:: Stated problem ::
Convert the listing below into a JSON list of strings, one string per line, leaving out any blank lines.

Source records
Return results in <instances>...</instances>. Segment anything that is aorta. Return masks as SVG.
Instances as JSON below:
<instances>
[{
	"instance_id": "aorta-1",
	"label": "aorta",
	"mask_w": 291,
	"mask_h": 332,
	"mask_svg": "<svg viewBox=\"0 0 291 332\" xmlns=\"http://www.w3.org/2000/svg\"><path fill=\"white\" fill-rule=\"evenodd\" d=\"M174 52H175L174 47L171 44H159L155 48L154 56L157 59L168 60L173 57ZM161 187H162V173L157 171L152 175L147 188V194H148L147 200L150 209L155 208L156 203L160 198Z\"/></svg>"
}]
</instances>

:: Correct output ::
[
  "Return results in <instances>...</instances>. Segment anything that is aorta. Return masks as SVG.",
  "Instances as JSON below:",
  "<instances>",
  "[{",
  "\t\"instance_id\": \"aorta-1\",",
  "\t\"label\": \"aorta\",",
  "\t\"mask_w\": 291,",
  "\t\"mask_h\": 332,",
  "\t\"mask_svg\": \"<svg viewBox=\\\"0 0 291 332\\\" xmlns=\\\"http://www.w3.org/2000/svg\\\"><path fill=\\\"white\\\" fill-rule=\\\"evenodd\\\" d=\\\"M174 52H175L174 47L171 44H159L155 48L154 56L157 59L168 60L173 57ZM161 187H162V173L157 171L152 175L147 188V194H148L147 200L150 209L155 208L156 203L160 198Z\\\"/></svg>\"",
  "}]",
  "</instances>"
]